时间:2018-03-25 19:59:03

标签: cuda

I am reading Page-Locked Host Memory in Cuda Programming Guide and want to know where this pinned memory allocated when created using function cudaHostAlloc? Is it in kernel address space? Or is it allocated in process address space?

1 个答案:

答案 0 :(得分:4)

"Page-Locked Host Memory" for CUDA (and other DMA-capable external hardware like PCI-express cards) is allocated in physical memory of the Host computer. The allocation is marked as not-swappable (not-pageable) and not-movable (locked, pinned). This is similar to the action of mlock syscall "lock part or all of the calling process's virtual address space into RAM, preventing that memory from being paged to the swap area."

This allocation can be accessed by kernel virtual address space (as kernel has full view of the physical memory) and this allocation is also added to the user process virtual address space to allow process access it.

When you does ordinary malloc, actual physical memory allocation may (and will) be postponed to the first (write) access to the pages. With mlocked/pinned memory all physical pages are allocated inside locking or pinning calls (like MAP_POPULATE in mmap: "Populate (prefault) page tables for a mapping"), and physical addresses of pages will not change (no swapping, no moving, no compacting...).

CUDA docs: http://docs.nvidia.com/cuda/cuda-runtime-api/group__CUDART__MEMORY.html#group__CUDART__MEMORY_1gb65da58f444e7230d3322b6126bb4902

__host__ ​cudaError_t cudaHostAlloc ( void** pHost, size_t size, unsigned int flags )

Allocates page-locked memory on the host. ...

Allocates size bytes of host memory that is page-locked and accessible to the device. The driver tracks the virtual memory ranges allocated with this function and automatically accelerates calls to functions such as cudaMemcpy(). Since the memory can be accessed directly by the device, it can be read or written with much higher bandwidth than pageable memory obtained with functions such as malloc(). Allocating excessive amounts of pinned memory may degrade system performance, since it reduces the amount of memory available to the system for paging. As a result, this function is best used sparingly to allocate staging areas for data exchange between host and device.

...

Memory allocated by this function must be freed with cudaFreeHost().

Pinned and not-pinned memory compared: https://www.cs.virginia.edu/~mwb7w/cuda_support/pinned_tradeoff.html "Choosing Between Pinned and Non-Pinned Memory"

Pinned memory is memory allocated using the cudaMallocHost function, which prevents the memory from being swapped out and provides improved transfer speeds. Non-pinned memory is memory allocated using the malloc function. As described in Memory Management Overhead and Memory Transfer Overhead, pinned memory is much more expensive to allocate and deallocate but provides higher transfer throughput for large memory transfers.

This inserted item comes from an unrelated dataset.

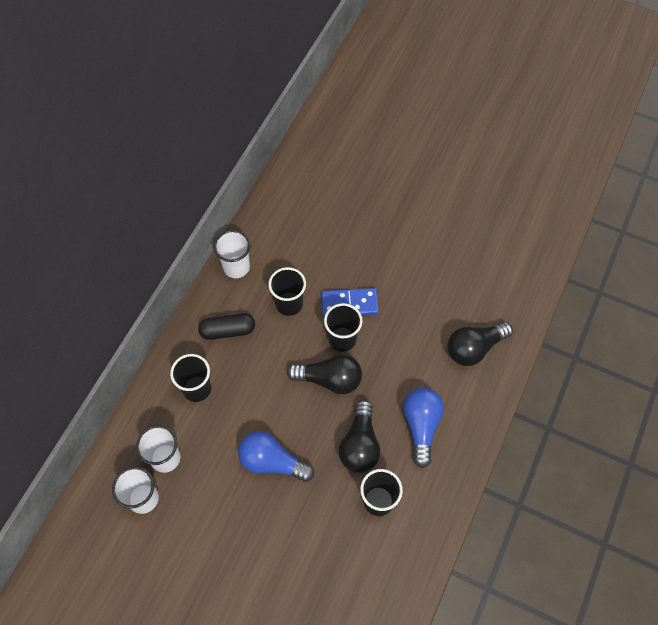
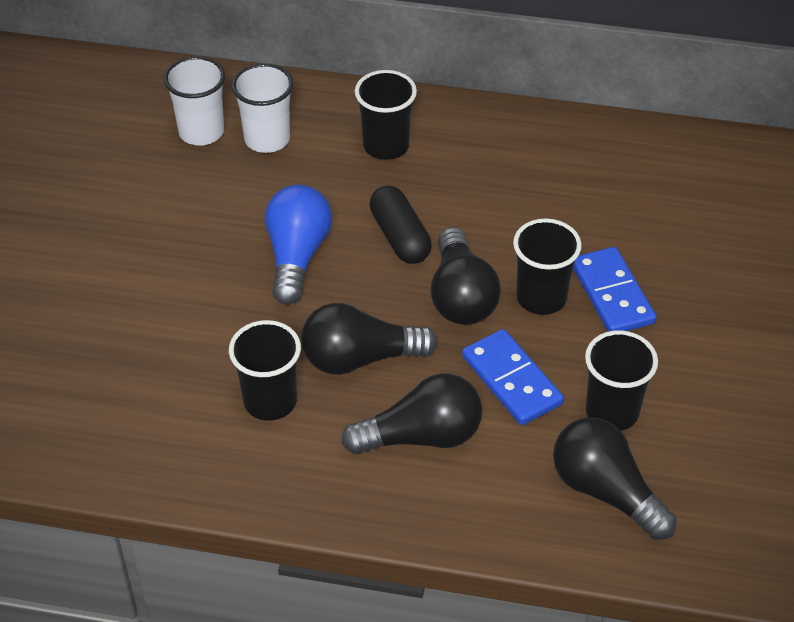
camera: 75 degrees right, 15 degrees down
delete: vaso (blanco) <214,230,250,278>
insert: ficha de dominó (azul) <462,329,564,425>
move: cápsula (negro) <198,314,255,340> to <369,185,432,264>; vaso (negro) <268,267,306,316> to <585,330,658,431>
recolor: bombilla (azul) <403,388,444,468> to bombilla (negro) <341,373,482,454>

CUDA forums post with advises from txbob moderator: https://devtalk.nvidia.com/default/topic/899020/does-cudamemcpyasync-require-pinned-memory-/ "Does cudaMemcpyAsync require pinned memory?"

If you want truly asynchronous behavior (e.g. overlap of copy and compute) then the memory must be pinned. If it is not pinned, there won't be any runtime errors, but the copy will not be asynchronous - it will be performed like an ordinary cudaMemcpy.

The usable size may vary by system and OS. Pinning 4GB of memory on a 64GB system on Linux should not have a significant effect on CPU performance, after the pinning operation is complete. Attempting to pin 60GB on the other hand might cause significant system responsiveness issues.